The talcum powder cancer lawsuit has been in the news for years. While several suits have settled in favor of consumers, tens of thousands of cases are still outstanding. Johnson & Johnson and its former subsidiary, Kenvue, are accused of selling talc-based baby powder tainted with asbestos for over five decades. This underscores the importance of consumer awareness and safety in the face of such potential risks. 

The trial has confused the link between talc powder and cancer, even products made by different manufacturers. 

Talc Powder, Cancer, and Johnson & Johnson: How We Got Here

J&J and Kenvue, a former subsidiary spun off by its parent company in 2023, face over 50,000 lawsuits over its talc-based baby powder. The plaintiffs claim J&J knew its product was tainted with asbestos as far back as the 1970s, but did nothing to address the issues. The problem came to a had in 2019 when the Food and Drug Administration forced a major recall after testing brought the asbestos problem to light. 

J&J officially ended the sale of its talc-based products in 2023 but claimed its switch to cornstarch-based baby powder was driven by falling sales and not because it was dangerous. The company maintains that the product was safe and did not contribute to cancer or any other illness alleged by the victims. 

In late 2023 and 2024, dozens of cases came to a head. After failing to file for bankruptcy (twice) to avoid paying damages, J&J agreed to pay over $700 million to plaintiffs in 42 states and the District of Columbia in January 2024. Other states have separate consumer protection cases still pending, and the company faces 53,000 additional lawsuits alleging the baby powder caused ovarian cancer or mesothelioma. 

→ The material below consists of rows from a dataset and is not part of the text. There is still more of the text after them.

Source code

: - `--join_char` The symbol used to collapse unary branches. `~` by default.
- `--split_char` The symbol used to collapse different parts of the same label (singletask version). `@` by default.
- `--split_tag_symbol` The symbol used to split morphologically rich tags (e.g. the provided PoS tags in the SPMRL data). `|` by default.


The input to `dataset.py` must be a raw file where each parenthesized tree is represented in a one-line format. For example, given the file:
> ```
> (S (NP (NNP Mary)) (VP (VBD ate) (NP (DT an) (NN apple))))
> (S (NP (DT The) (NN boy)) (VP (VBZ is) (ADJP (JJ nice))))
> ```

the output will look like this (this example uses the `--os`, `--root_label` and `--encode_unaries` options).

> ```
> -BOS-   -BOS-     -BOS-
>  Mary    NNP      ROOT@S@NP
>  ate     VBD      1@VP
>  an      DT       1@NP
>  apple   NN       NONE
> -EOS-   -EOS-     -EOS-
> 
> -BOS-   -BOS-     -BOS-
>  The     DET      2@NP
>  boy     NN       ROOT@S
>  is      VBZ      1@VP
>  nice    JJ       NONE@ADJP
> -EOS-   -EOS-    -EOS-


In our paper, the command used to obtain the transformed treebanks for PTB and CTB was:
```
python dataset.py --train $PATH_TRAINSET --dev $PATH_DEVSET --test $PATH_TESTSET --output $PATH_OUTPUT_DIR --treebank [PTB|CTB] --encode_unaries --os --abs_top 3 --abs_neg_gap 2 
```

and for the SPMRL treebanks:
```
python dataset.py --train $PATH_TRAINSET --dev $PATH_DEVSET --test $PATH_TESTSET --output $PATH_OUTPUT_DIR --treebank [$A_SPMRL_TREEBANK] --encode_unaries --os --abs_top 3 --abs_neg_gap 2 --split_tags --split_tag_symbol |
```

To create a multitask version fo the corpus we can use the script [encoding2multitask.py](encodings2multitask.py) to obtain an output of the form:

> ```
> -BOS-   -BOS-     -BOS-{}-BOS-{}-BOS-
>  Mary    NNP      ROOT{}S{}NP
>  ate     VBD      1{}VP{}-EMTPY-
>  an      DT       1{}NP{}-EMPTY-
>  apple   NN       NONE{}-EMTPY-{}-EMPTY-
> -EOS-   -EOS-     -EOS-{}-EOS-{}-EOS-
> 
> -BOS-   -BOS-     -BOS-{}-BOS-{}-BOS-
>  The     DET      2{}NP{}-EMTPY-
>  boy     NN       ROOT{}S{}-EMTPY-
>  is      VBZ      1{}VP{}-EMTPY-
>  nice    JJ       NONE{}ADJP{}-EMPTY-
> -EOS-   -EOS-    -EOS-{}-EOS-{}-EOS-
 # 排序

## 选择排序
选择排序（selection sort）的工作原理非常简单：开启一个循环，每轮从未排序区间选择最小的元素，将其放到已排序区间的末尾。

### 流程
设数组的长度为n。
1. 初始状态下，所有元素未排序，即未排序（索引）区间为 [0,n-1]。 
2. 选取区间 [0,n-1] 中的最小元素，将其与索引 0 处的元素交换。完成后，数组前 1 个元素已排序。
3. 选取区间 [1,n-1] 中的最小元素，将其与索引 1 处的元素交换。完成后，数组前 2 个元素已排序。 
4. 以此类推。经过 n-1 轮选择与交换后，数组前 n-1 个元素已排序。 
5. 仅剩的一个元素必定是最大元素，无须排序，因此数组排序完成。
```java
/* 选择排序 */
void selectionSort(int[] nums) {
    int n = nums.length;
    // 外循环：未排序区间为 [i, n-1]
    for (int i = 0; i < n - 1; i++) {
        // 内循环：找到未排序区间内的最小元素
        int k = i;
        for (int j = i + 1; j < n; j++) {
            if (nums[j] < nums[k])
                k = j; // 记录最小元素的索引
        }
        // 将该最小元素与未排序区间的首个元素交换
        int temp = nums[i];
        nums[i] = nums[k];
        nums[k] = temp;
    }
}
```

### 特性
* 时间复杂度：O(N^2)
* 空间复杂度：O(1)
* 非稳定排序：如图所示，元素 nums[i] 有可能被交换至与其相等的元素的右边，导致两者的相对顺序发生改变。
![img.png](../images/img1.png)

Does Talc Powder Cause Cancer?

There is little evidence that talc, a naturally occurring mineral, causes cancer.  Some studies have shown slight increases in uterine cancer in menopausal women, but additional studies did not find the same result. It’s important to note that the J&J lawsuits focus specifically on talc powder with asbestos, a known carcinogen. Prolonged daily use of asbestos-based talc powder may have increased the risk of ovarian cancer and mesothelioma, as alleged by tens of thousands of women in the US.

Should I Stop Using Baby Powder?

There is very little evidence that cornstarch-based talcum powders pose a cancer risk. If you are concerned about exposure, avoid using talc powder on infants and children. Women should avoid using the powder in sensitive areas to mitigate the risk. Most experts believe more research is needed. 

Related: Do Microwaves Cause Cancer?

Consumer Protection Is Cancer Prevention

While painfully slow, litigation has proven instrumental in forcing J&J to remove asbestos-based baby powder from the US and global markets. Similar efforts addressing Roundup and PFAS have raised public awareness and forced manufacturers to clean up their act. Awareness and advocacy matter; Less Cancer is dedicated to putting prevention first in the fight against cancer.